WORK ITEM A
In the article about Baby Reindeer, which actor plays the stalker named Martha?
WORK ITEM B
List every emotion that, according to the article about Baby Reindeer, made up the mix that led Donny to indulge his stalker.
WORK ITEM C
Carry on writing the article about Baby Reindeer, picking up right after its last sentence.

::: EXTRACT

The Baby Reindeer Mess Was Inevitable

This story contains spoilers for the Netflix limited series Baby Reindeer.

In the finale of Baby Reindeer, the comedian Donny Dunn (played by the show’s creator, Richard Gadd) achieves the kind of success he’d always wanted: He lands podcast interviews, performs before appreciative crowds inside big clubs, and scrolls through scores of online comments praising him for his bravery. He has transformed, as he puts it, “from a walking ghost to the center of a media storm”—all because a random audience member filmed and uploaded to YouTube a set during which Donny fell apart and delivered confessions instead of jokes. He’d told the room that he’d been groomed and abused years earlier by a man he’d considered his mentor, and that the resulting mix of self-hatred, humiliation, and guilt led him to indulge a stalker named Martha (Jessica Gunning).

Donny is based on Gadd himself, and the British series—an expanded, episodic version of Gadd’s one-man show of the same name—opens with a card that reads “This is a true story.” Gadd has said that he was indeed stalked and harassed by a middle-aged woman who claimed to be a lawyer, and that he had been sexually abused by someone in the industry he’d greatly admired. The names of these people and certain details about the events were changed, but, as Gadd said in an interview, the show was “all emotionally 100 percent true.”

::::::
::: SOURCE DATA

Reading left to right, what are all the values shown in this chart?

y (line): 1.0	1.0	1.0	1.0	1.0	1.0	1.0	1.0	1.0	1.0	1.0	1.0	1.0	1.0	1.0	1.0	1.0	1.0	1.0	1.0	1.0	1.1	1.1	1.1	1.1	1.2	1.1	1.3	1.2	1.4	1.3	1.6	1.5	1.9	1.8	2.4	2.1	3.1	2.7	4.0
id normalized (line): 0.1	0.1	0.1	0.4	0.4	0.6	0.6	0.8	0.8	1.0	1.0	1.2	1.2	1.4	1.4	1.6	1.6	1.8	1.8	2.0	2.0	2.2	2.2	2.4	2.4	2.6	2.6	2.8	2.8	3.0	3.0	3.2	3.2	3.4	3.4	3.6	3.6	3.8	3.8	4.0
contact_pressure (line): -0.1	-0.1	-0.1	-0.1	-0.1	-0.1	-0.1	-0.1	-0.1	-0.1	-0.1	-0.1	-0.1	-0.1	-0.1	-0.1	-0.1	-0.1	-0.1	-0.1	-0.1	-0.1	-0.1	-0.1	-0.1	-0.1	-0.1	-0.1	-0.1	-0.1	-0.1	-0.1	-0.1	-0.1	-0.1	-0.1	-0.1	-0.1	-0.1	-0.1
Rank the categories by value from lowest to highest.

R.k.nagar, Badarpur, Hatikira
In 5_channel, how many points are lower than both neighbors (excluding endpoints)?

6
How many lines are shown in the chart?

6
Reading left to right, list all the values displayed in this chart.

::::::

ANSWER A
Jessica Gunning

ANSWER B
Self-hatred, humiliation, and guilt

ANSWER C
The response to Baby Reindeer has been a lot more complicated than Donny’s brush with acclaim. Though the show has received glowing reviews since its April debut and became a hit on Netflix, topping the streamer’s English-language charts three weeks in a row, the fallout has been, to put it mildly, a mess. Some viewers tried to uncover the identity of Gadd’s entertainment-industry abuser and ended up targeting an innocent former co-worker of Gadd’s. As for Martha, internet sleuths found a woman who matched her description, leading tabloids such as the Daily Mail to track her down. The woman has said she believes that the character of Martha was based on her, and admitted to sending Gadd emails and tweets, but denied stalking him or committing criminal behavior during their interactions. She has since accused Gadd of stalking her, and, last week, she was interviewed by Piers Morgan, which led to a fresh wave of online commentary. Maybe that’s the last of it; Gadd himself has refused to “confirm or deny anything relating to the real life people who the characters are based on in the show.” Or maybe such a high-profile appearance will beget more headlines, which will beget even more discussion.

None of this is really a surprise when you consider the show’s structure. Baby Reindeer spends most of its time dissecting Donny—and, by extension, Gadd himself—but the stalker story is its most seductive hook. The show’s thrillerlike twists offer a kind of voyeuristic accessibility into Donny’s staggering turmoil. But by branding itself as a true story, the series implicitly invites viewers to ponder what’s real and what’s been embellished—this intrigue is what helped turn the show into a word-of-mouth hit. As such, it’s become nearly impossible to see the story of Baby Reindeer on its own terms, separate from the conversation about Gadd’s ethics and whether he did enough to prevent the real people involved from being publicly identifiable. The show itself actually makes trenchant observations about obsession, shame, and abuse—all of which have been overshadowed by the frenzy it helped create.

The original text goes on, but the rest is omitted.